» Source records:
········

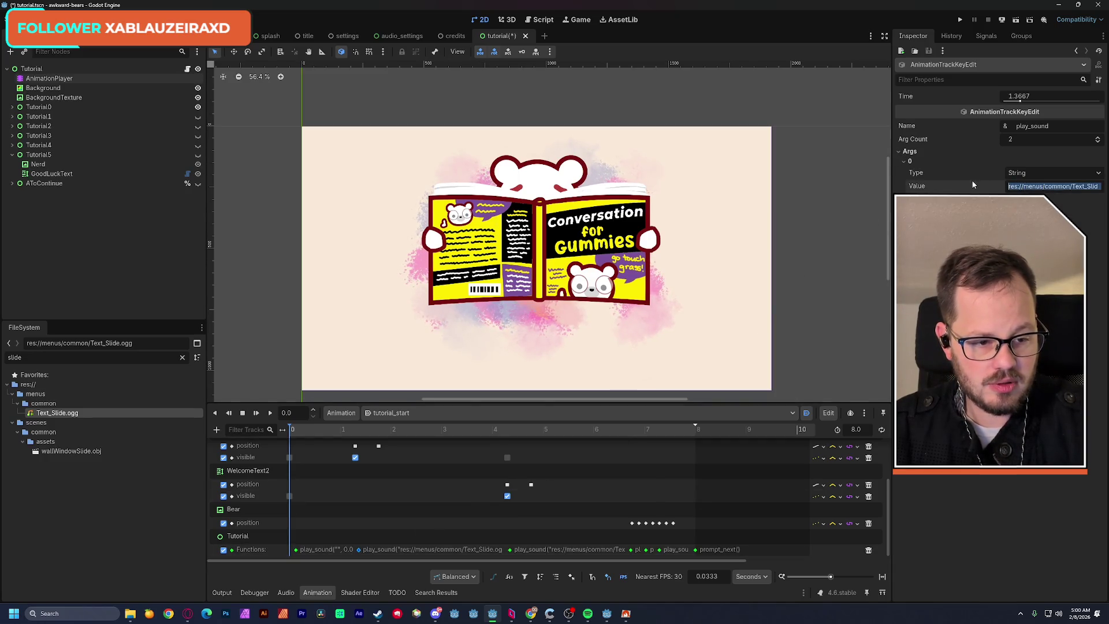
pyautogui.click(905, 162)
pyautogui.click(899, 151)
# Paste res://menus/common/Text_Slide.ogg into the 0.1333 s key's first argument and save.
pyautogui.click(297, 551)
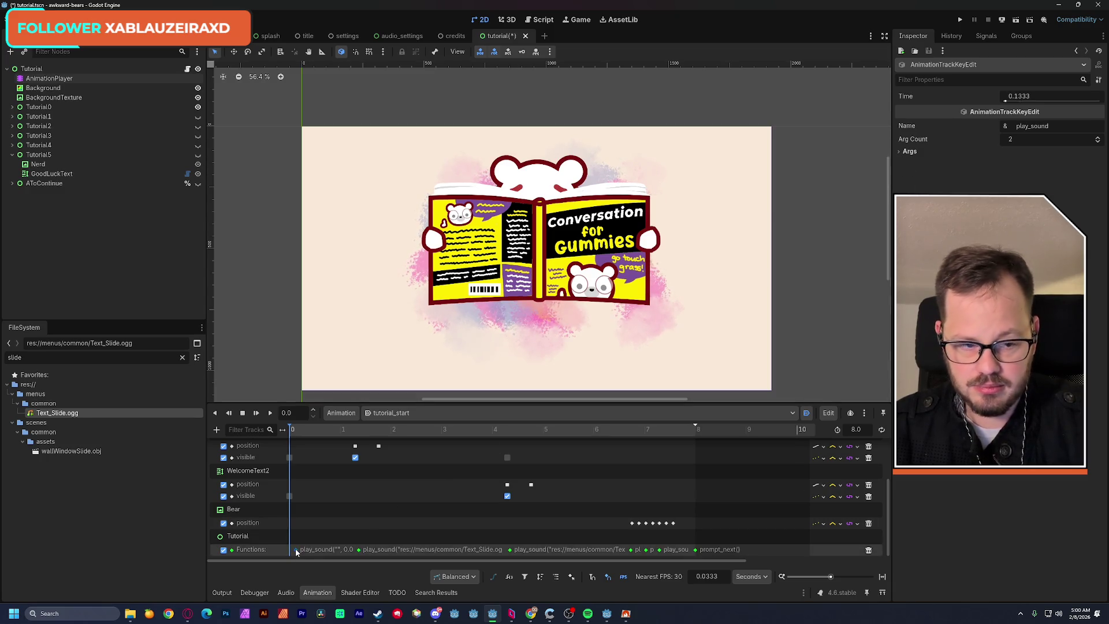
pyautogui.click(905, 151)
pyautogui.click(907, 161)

········

» WHAT THIS TASK INVOLVES: Would you give the data above again word for word, minus the pictures?

» THE ANSWER:
pyautogui.click(905, 162)
pyautogui.click(899, 151)
# Paste res://menus/common/Text_Slide.ogg into the 0.1333 s key's first argument and save.
pyautogui.click(297, 551)
pyautogui.click(905, 151)
pyautogui.click(907, 161)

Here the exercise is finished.